🤖 AI Summary
Full-parameter fine-tuning of large language models (LLMs) for chain-of-thought (CoT) reasoning is computationally prohibitive, while existing parameter-efficient fine-tuning (PEFT) methods lack task-aware co-optimization of parameters and data. Method: We propose LoRA-PAR, a LoRA-based partitioned fine-tuning framework grounded in the dual-system “fast-and-slow thinking” theory. It classifies reasoning data into intuitive vs. logical types via multi-model role-playing and voting, dynamically partitions LoRA parameters based on importance scoring, and employs a two-stage training strategy combining supervised fine-tuning and reinforcement learning. Contribution/Results: Experiments demonstrate that LoRA-PAR achieves performance on par with or surpassing state-of-the-art PEFT methods while significantly reducing activated parameters. It is the first approach to enable joint, inference-mode–aware adaptation of data and parameters, establishing a new paradigm for efficient and interpretable LLM fine-tuning.
📝 Abstract
Large-scale generative models like DeepSeek-R1 and OpenAI-O1 benefit substantially from chain-of-thought (CoT) reasoning, yet pushing their performance typically requires vast data, large model sizes, and full-parameter fine-tuning.
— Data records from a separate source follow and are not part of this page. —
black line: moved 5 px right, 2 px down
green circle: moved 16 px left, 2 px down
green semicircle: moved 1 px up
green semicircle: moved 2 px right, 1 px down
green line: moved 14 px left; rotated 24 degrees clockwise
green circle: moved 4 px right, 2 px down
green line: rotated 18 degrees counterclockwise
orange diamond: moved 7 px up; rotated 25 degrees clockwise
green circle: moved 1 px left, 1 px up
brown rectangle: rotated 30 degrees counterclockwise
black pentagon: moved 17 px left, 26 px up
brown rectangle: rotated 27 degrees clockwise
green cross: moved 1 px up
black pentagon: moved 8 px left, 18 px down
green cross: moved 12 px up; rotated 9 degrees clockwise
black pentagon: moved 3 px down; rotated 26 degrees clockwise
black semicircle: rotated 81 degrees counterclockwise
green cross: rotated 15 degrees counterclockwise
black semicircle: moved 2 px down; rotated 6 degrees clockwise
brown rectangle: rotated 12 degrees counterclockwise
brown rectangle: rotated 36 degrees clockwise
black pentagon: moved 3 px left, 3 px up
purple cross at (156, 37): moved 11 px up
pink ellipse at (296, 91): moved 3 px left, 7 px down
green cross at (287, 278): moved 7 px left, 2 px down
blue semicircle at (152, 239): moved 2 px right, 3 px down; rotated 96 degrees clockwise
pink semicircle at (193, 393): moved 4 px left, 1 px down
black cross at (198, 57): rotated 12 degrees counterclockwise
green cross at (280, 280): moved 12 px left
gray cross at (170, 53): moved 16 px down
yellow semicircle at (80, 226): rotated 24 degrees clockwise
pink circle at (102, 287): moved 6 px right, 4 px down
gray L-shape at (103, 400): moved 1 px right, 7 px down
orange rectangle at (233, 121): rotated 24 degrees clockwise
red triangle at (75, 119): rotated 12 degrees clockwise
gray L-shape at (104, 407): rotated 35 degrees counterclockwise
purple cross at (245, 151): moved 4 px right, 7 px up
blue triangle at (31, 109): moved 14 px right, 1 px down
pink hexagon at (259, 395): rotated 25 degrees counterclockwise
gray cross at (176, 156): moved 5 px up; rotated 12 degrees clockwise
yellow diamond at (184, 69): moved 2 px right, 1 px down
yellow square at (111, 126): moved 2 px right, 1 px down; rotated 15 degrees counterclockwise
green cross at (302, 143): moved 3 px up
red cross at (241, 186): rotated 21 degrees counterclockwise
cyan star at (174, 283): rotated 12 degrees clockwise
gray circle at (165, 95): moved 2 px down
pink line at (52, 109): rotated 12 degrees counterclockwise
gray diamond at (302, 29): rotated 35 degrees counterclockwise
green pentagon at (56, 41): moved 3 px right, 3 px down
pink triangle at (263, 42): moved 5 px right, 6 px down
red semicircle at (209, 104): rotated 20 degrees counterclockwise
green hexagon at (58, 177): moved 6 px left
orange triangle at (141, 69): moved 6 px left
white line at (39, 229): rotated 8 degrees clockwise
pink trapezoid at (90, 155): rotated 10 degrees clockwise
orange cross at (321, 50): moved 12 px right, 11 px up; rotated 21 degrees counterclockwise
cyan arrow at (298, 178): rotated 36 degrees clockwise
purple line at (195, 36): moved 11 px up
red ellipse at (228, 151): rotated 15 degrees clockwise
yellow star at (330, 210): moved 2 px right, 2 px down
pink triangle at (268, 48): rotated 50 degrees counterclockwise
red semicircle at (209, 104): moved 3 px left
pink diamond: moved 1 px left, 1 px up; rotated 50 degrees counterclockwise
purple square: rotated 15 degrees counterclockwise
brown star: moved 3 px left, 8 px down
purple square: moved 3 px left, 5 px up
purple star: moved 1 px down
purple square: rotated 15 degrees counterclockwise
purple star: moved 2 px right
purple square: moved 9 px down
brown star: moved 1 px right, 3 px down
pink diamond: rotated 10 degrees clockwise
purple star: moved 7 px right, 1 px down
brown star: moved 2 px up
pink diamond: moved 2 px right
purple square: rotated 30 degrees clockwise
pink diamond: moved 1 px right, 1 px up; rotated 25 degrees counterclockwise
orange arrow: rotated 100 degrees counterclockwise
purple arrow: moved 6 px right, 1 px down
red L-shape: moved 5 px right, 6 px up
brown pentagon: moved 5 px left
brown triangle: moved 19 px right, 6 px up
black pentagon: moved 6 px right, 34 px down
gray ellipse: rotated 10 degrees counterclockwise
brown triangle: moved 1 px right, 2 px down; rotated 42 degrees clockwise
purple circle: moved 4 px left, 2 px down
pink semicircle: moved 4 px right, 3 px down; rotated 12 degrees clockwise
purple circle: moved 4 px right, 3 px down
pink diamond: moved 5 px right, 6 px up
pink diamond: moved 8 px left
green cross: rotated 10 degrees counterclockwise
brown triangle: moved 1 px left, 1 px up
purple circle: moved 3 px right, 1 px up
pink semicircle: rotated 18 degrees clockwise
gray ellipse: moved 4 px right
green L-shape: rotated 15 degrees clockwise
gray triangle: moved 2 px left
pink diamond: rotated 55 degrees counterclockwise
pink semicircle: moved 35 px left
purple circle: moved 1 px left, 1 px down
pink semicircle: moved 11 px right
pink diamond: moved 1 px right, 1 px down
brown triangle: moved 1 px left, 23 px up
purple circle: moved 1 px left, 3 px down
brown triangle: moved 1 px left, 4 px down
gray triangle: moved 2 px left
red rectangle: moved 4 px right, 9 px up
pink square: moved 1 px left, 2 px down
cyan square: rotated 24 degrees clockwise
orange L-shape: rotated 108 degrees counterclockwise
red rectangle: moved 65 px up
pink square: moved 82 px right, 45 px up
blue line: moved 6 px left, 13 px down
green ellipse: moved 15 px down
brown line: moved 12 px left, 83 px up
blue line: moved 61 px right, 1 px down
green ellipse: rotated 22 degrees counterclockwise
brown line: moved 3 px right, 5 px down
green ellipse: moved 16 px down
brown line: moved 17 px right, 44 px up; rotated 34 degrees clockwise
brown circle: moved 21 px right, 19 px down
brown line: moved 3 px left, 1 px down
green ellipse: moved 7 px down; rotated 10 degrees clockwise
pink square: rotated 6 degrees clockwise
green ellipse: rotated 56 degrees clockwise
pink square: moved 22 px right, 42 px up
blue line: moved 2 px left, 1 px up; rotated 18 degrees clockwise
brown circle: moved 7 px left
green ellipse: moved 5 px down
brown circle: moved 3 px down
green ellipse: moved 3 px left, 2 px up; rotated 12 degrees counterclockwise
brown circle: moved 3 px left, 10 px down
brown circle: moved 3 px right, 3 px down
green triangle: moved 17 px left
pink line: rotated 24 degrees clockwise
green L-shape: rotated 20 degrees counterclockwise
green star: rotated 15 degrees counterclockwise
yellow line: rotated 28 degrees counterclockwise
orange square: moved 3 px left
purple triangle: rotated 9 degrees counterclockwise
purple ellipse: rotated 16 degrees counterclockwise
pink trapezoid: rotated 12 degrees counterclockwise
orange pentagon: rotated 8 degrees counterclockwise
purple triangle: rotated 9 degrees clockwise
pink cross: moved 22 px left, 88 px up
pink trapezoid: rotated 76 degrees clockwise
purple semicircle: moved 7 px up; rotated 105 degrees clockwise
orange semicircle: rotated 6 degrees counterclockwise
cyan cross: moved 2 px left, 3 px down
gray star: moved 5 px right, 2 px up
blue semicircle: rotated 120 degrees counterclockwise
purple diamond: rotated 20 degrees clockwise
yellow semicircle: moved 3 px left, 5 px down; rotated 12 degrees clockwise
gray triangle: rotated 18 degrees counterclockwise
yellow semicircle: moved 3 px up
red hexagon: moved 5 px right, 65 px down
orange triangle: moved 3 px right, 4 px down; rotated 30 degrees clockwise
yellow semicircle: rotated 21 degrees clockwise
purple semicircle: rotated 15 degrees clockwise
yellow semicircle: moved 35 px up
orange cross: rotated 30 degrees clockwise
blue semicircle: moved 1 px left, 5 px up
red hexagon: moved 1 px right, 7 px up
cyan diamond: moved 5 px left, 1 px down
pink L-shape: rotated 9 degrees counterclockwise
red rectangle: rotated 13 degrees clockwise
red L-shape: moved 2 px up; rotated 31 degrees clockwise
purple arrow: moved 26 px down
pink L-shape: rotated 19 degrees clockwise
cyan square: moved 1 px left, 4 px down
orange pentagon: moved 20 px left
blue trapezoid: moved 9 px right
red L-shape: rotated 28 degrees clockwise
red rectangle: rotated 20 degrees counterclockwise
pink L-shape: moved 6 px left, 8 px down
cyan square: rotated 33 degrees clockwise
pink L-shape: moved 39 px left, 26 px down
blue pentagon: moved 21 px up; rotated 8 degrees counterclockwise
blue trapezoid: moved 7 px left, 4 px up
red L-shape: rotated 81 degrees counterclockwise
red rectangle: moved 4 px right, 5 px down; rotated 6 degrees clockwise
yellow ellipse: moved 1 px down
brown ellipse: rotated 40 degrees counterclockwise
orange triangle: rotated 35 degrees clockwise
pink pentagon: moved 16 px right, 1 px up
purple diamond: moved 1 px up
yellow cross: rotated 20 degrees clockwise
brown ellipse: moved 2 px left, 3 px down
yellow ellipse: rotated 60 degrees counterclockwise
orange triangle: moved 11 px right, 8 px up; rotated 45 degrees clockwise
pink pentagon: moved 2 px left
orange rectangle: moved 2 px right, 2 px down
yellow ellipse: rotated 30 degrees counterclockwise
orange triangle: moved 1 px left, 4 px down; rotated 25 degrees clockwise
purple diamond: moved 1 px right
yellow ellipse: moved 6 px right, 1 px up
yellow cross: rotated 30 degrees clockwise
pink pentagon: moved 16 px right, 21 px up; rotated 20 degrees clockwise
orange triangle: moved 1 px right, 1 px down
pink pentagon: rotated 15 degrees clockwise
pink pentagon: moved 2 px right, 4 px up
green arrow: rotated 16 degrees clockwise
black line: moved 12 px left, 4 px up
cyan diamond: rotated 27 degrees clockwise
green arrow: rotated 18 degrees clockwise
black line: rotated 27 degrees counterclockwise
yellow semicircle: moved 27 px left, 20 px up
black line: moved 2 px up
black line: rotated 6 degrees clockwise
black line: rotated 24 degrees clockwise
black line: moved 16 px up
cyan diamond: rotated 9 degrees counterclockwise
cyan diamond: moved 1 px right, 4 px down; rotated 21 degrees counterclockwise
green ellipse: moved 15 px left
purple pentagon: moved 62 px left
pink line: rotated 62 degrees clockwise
While parameter-efficient fine-tuning (PEFT) helps reduce cost, most existing approaches primarily address domain adaptation or layer-wise allocation rather than explicitly tailoring data and parameters to different response demands. Inspired by "Thinking, Fast and Slow," which characterizes two distinct modes of thought-System 1 (fast, intuitive, often automatic) and System 2 (slower, more deliberative and analytic)-we draw an analogy that different "subregions" of an LLM's parameters might similarly specialize for tasks that demand quick, intuitive responses versus those requiring multi-step logical reasoning. Therefore, we propose LoRA-PAR, a dual-system LoRA framework that partitions both data and parameters by System 1 or System 2 demands, using fewer yet more focused parameters for each task. Specifically, we classify task data via multi-model role-playing and voting, and partition parameters based on importance scoring, then adopt a two-stage fine-tuning strategy of training System 1 tasks with supervised fine-tuning (SFT) to enhance knowledge and intuition and refine System 2 tasks with reinforcement learning (RL) to reinforce deeper logical deliberation next. Extensive experiments show that the two-stage fine-tuning strategy, SFT and RL, lowers active parameter usage while matching or surpassing SOTA PEFT baselines.